**Trecho do documento**
***

UM OLHAR RELIGIOSO SOBRE A PIEDOSA TRADIÇÃO DA FOGUEIRA DE SÃO JOÃO: ORIGEM BÍBLICA OU NÃO?


 
Por Rafael Medeiros
 
Na região do Nordeste brasileiro, quando chega o mês de junho, as casas, as lojas, as escolas, as ruas, as praças e outros espaços públicos e privados ganham uma decoração bem alegre, festiva e colorida. A atmosfera que paira sobre as cidades nordestinas envolve uma mistura de cheiros de comidas típicas da região, perfumes e fogos de artifícios. Nas calçadas das lojas os trios musicais começam tocar o forró pé de serra1, convidando os clientes a entrarem para fazerem compras e anunciando que se aproxima a festa do São João. Essa festa tão famosa e singular cara para os nordestinos, e que cada vez mais tem tomado um caráter de festa secular, na verdade tem uma origem religiosa que está ligada à pessoa de Jesus Cristo e ao seu nascimento. Trata-se do nascimento de São João Batista que, segundo a tradição bíblica, foi o último dos profetas, precursor, primo e amigo de Jesus. 

Ao discorrer sobre a origem das festas juninas, Castro (2008, p. 2) identifica que:

Consta na bíblia que Isabel, a mãe de João Batista, era estéril e estava em uma idade avançada e por isso não podia ter filhos. Mesmo em meio a essas adversidades Isabel engravidou e disse à sua prima Maria, futura mãe de Jesus Cristo, que comunicaria o nascimento do seu filho com seu esposo Zacarias acendendo uma grande fogueira. O filho de Isabel foi o profeta João Batista, que posteriormente batizaria Jesus Cristo nas águas do rio Jordão. João Batista seria o anunciador da vinda do Messias. Esta versão ligada à sacralidade explicaria a prática de se acender fogueira no dia 23 de junho.



O autor relaciona a tradição cultural da fogueira de São João à tradição bíblico-religiosa das Escrituras, que narra os episódios do nascimento da infância de João Batista: o anúncio a Zacarias, seu pai, a sua concepção originária de dois idosos estéreis, a visita de Maria, a mãe de Jesus a Isabel, mãe de João Batista, o nascimento do menino João, a sua circuncisão e imposição do nome “João”. Nesse caso a tradição da fogueira aparece relacionada de forma restrita somente ao fato do nascimento do mesmo. Isso pode ressoar com mais sentido aos nossos ouvidos quando lembramos que, embora tenha sido um Santo Mártir, a festa do dia 24 de junho faz memória ao nascimento do Precursor2, ficando a memória de seu martírio para o dia 29 de agosto. A Igreja Católica, compreendendo que o nascimento de João Batista (aquele que vibrou de alegria no ventre de sua mãe no sexto mês de gestação ao sentir a presença do Filho de Deus no ventre de Maria, no primeiro mês de gestação) provavelmente se dera seis meses antes do nascimento de Jesus, reservou a data de 24 de junho no calendário litúrgico para festejar o nascimento de João Batista, exatamente seis meses antes do Natal, a solenidade do nascimento de Jesus. Sobre esse aspecto, Gastal (2013, p. 187) identifica a dedicação da festa do dia 24 de junho a São João Batista como uma tradição contida no calendário cristão já no século VI.

***

**Tarefas do exercício**
a – Indique se cada afirmação abaixo está de acordo com o texto sobre a fogueira de São João, respondendo sim ou não e citando literalmente as palavras do texto que o comprovam: (i) a memória do martírio de João Batista é celebrada em 29 de agosto; (ii) na citação de Castro, Isabel anunciaria o nascimento do filho tocando sinos; (iii) Gastal situa no século XII a dedicação da festa de 24 de junho a São João Batista.
b – Transcreva do texto sobre a fogueira de São João o trecho entre "Na região do" e "amigo de Jesus.", inclusive.
A listagem que segue não é utilizada nesta atividade.

***

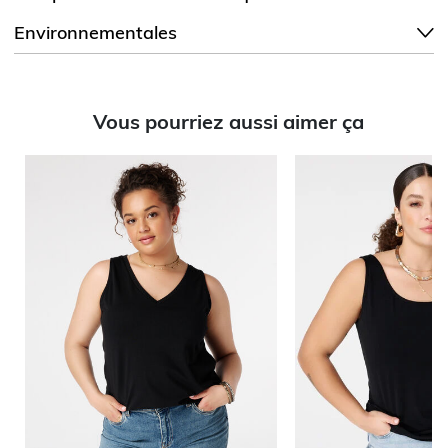
Environnementales
Vous pourriez aussi aimer ça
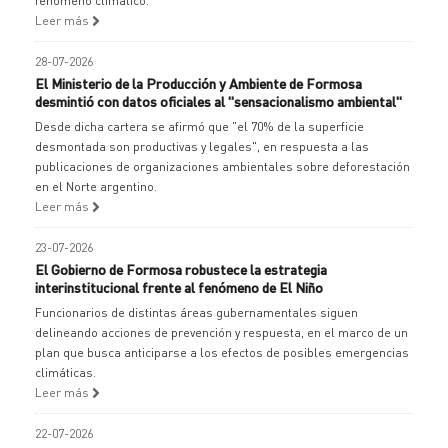
fenómeno climático.
Leer más
28-07-2026
El Ministerio de la Producción y Ambiente de Formosa
desmintió con datos oficiales al "sensacionalismo ambiental"
Desde dicha cartera se afirmó que "el 70% de la superficie
desmontada son productivas y legales", en respuesta a las
publicaciones de organizaciones ambientales sobre deforestación
en el Norte argentino.
Leer más
23-07-2026
El Gobierno de Formosa robustece la estrategia
interinstitucional frente al fenómeno de El Niño
Funcionarios de distintas áreas gubernamentales siguen
delineando acciones de prevención y respuesta, en el marco de un
plan que busca anticiparse a los efectos de posibles emergencias
climáticas.
Leer más
22-07-2026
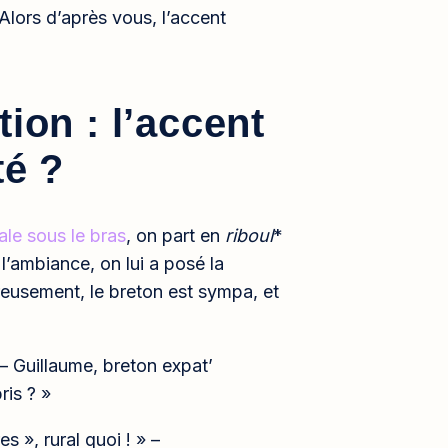
Alors d’après vous, l’accent
ion : l’accent
té ?
le sous le bras
, on part en
riboul
*
l’ambiance, on lui a posé la
ureusement, le breton est sympa, et
» – Guillaume, breton expat’
ris ? »
s », rural quoi ! » –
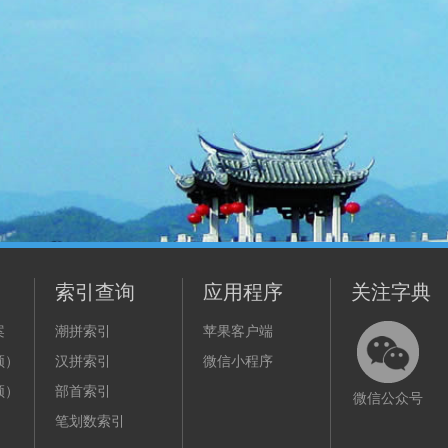
索引查询
应用程序
关注字典
案
潮拼索引
苹果客户端
频）
汉拼索引
微信小程序
频）
部首索引
微信公众号
笔划数索引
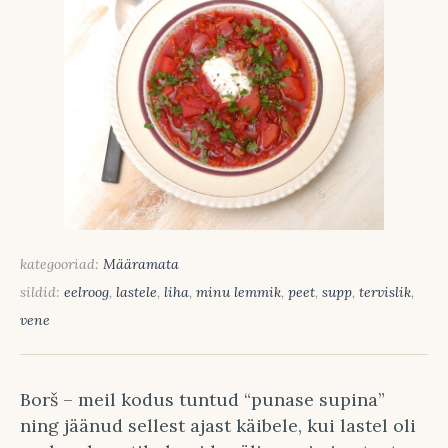
kategooriad:
Määramata
sildid:
eelroog
,
lastele
,
liha
,
minu lemmik
,
peet
,
supp
,
tervislik
,
vene
Borš – meil kodus tuntud “punase supina”
ning jäänud sellest ajast käibele, kui lastel oli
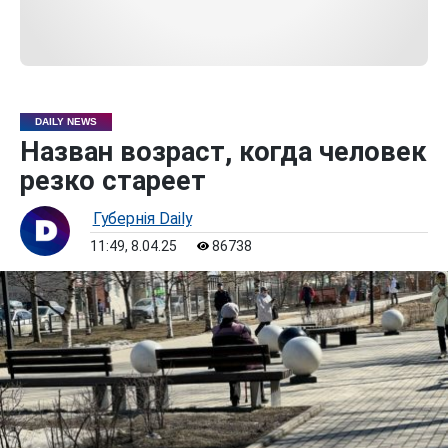
DAILY NEWS
Назван возраст, когда человек
резко стареет
Губернiя Daily
11:49, 8.04.25
86738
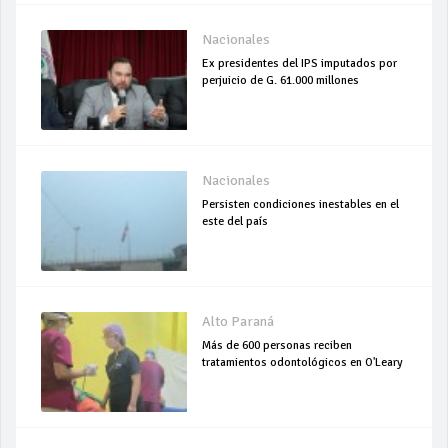
Nacionales
Ex presidentes del IPS imputados por
perjuicio de G. 61.000 millones
Nacionales
Persisten condiciones inestables en el
este del país
Alto Paraná
Más de 600 personas reciben
tratamientos odontológicos en O'Leary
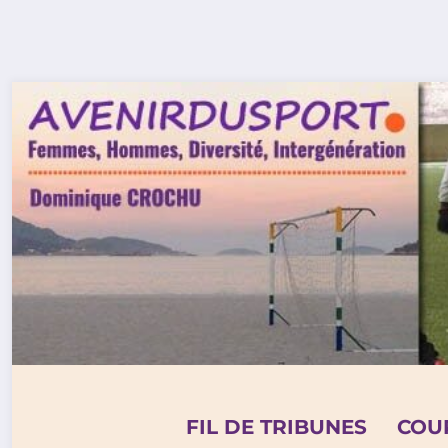
Aller
au
contenu
FIL DE TRIBUNES
COU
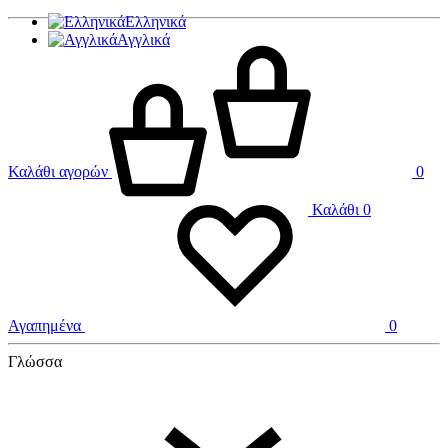
Ελληνικά
Αγγλικά
Καλάθι αγορών
0
Καλάθι
0
Αγαπημένα
0
Γλώσσα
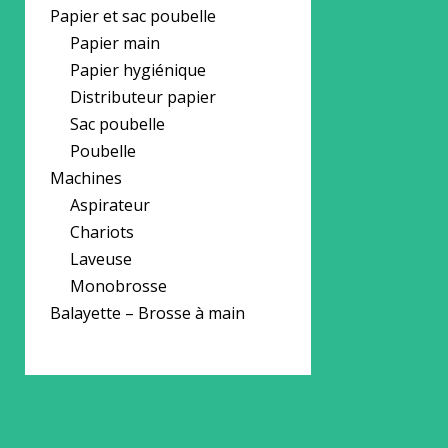
Papier et sac poubelle
Papier main
Papier hygiénique
Distributeur papier
Sac poubelle
Poubelle
Machines
Aspirateur
Chariots
Laveuse
Monobrosse
Balayette – Brosse à main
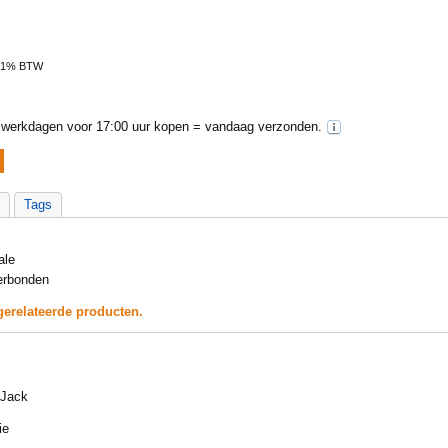
 21% BTW
werkdagen voor 17:00 uur kopen = vandaag verzonden.
Tags
ale
erbonden
gerelateerde producten.
 Jack
ie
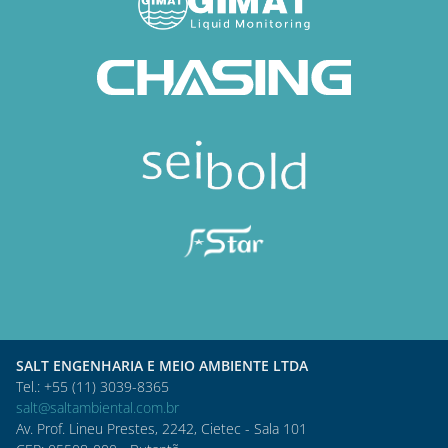
SALT ENGENHARIA E MEIO AMBIENTE LTDA
Tel.: +55 (11) 3039-8365
salt@saltambiental.com.br
Av. Prof. Lineu Prestes, 2242, Cietec - Sala 101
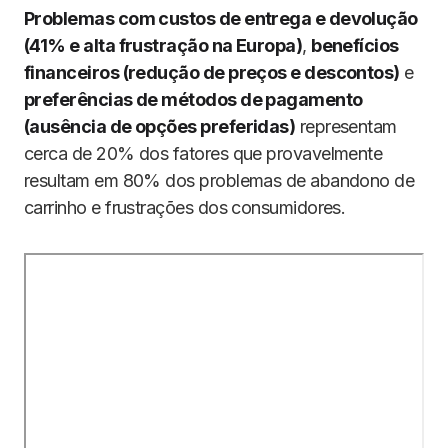
Problemas com custos de entrega e devolução
(41% e alta frustração na Europa)
,
benefícios
financeiros (redução de preços e descontos)
e
preferências de métodos de pagamento
(ausência de opções preferidas)
representam
cerca de 20% dos fatores que provavelmente
resultam em 80% dos problemas de abandono de
carrinho e frustrações dos consumidores.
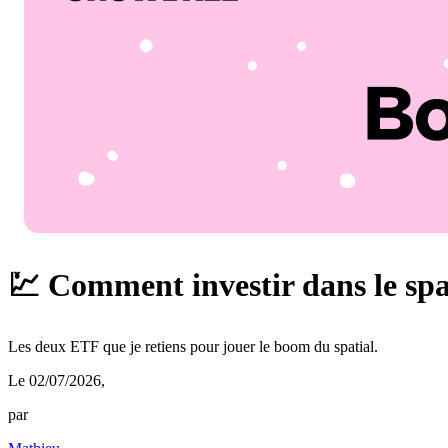
💹 Comment investir dans le spa
Les deux ETF que je retiens pour jouer le boom du spatial.
Le 02/07/2026
,
par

***

**Respostas em sequência**
a –
(i) Sim: "ficando a memória de seu martírio para o dia 29 de agosto".
(ii) Não: "comunicaria o nascimento do seu filho com seu esposo Zacarias acendendo uma grande fogueira".
(iii) Não: "como uma tradição contida no calendário cristão já no século VI".

b –
Na região do Nordeste brasileiro, quando chega o mês de junho, as casas, as lojas, as escolas, as ruas, as praças e outros espaços públicos e privados ganham uma decoração bem alegre, festiva e colorida. A atmosfera que paira sobre as cidades nordestinas envolve uma mistura de cheiros de comidas típicas da região, perfumes e fogos de artifícios. Nas calçadas das lojas os trios musicais começam tocar o forró pé de serra1, convidando os clientes a entrarem para fazerem compras e anunciando que se aproxima a festa do São João. Essa festa tão famosa e singular cara para os nordestinos, e que cada vez mais tem tomado um caráter de festa secular, na verdade tem uma origem religiosa que está ligada à pessoa de Jesus Cristo e ao seu nascimento. Trata-se do nascimento de São João Batista que, segundo a tradição bíblica, foi o último dos profetas, precursor, primo e amigo de Jesus.